[[ EXTRACT, beginning ]]
Brain Corp’s cleaning robots have been widely used across some 1,500 Walmart stores in the US, laying a down the gauntlet for the adoption of autonomous robotics in everyday society. “The value of robots is to handle the dull, dirty, and dangerous works that humans don’t like to do,” said Duffy, who added that the fourth ‘D’ is now data: “humans aren’t very good at counting things on mass.”
In a retail setting, where Brain Corp’s machines clean the aisles, robots can also gather data to increase the efficiency of their work, recording what’s been cleaned and how far they have travelled, which adds new standards of cleanliness to stores: “All the routes and areas they have cleaned are recorded,” Duffy said, “and that’s really important because it now allows retailers and customers to set cleaning compliance and measure against it.”
But in addition to that, they can add value elsewhere which ultimately augments operations and frees up time for human staff elsewhere, such as in more attentive customer service.
Robots are now involved in streamlining the delivery and transport sectors, with robots now enlisted to help retailers transport products and goods from their back offices and production lines and into or out of trucks, subsequently delivering the goods to store shelves so retailers and staff can stack their shelves more efficiently.
“What started with cleaning has evolved to a much bigger platform system than retail,” Duffy said.
The third element, which is shelf scanning and data scanning, will empower retailers with additional insights and more efficient inventory management. Duffy told TechHQ that “as robots are cleaning the floors in retail stores, they’re able to look at what products are on the shelves” and ensure that products are correctly stocked and priced, for example.
The data collected can be tied to a retailer’s logistics program and ensures products are delivered to stores in the right quantities on time, driving a higher level of productivity for the entire operation, while performing a necessary task – floor cleaning – as they do so.
While the mass community recognizes the value of robots during the pandemic that requires minimal human to human contact, robots are naturally at the ‘frontline’ in maintaining hygiene levels. This, in turn, has shifted the general perceptions towards robots and how they can help outside of the most common industrial settings.
[[ EXTRACT, end ]]
== ACTIVITIES ==
1. Do the following statements agree with the passage on Brain Corp's robots? Answer yes or no for each and quote the deciding words of the passage. (a) Brain Corp's cleaning robots have been used in about 1,500 Walmart stores in the US. (b) The robots keep a record of the routes and areas they have cleaned. (c) Duffy says humans are very good at counting things in large numbers.
2. What are all the 'D's that Duffy names in the passage on Brain Corp's robots?
[[ ENTRIES PROVIDED, beginning ]]
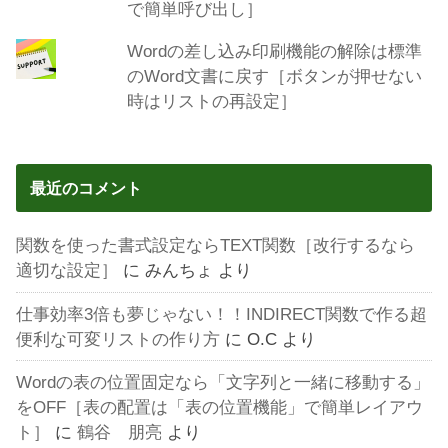
で簡単呼び出し］
Wordの差し込み印刷機能の解除は標準
のWord文書に戻す［ボタンが押せない
時はリストの再設定］
最近のコメント
関数を使った書式設定ならTEXT関数［改行するなら
適切な設定］
に
みんちょ
より
仕事効率3倍も夢じゃない！！INDIRECT関数で作る超
便利な可変リストの作り方
に
O.C
より
Wordの表の位置固定なら「文字列と一緒に移動する」
をOFF［表の配置は「表の位置機能」で簡単レイアウ
ト］
に
鶴谷 朋亮
より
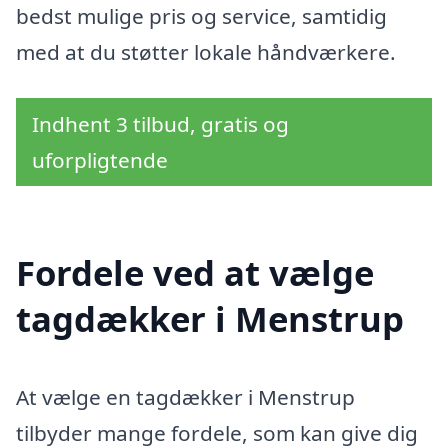
bedst mulige pris og service, samtidig
med at du støtter lokale håndværkere.
Indhent 3 tilbud, gratis og
uforpligtende
Fordele ved at vælge
tagdækker i Menstrup
At vælge en tagdækker i Menstrup
tilbyder mange fordele, som kan give dig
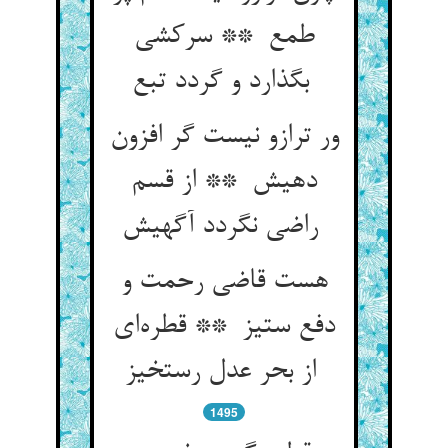
طمع ** سرکشی
بگذارد و گردد تبع
ور ترازو نیست گر افزون
دهیش ** از قسم
راضی نگردد آگهیش
هست قاضی رحمت و
دفع ستیز ** قطره‌ای
از بحر عدل رستخیز
1495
[[ ENTRIES PROVIDED, end ]]
== ANSWERS BY ITEM NUMBER ==
1.
(a) Yes: "Brain Corp’s cleaning robots have been widely used across some 1,500 Walmart stores in the US"
(b) Yes: "All the routes and areas they have cleaned are recorded"
(c) No: "humans aren’t very good at counting things on mass."

2.
- Dull
- Dirty
- Dangerous
- Data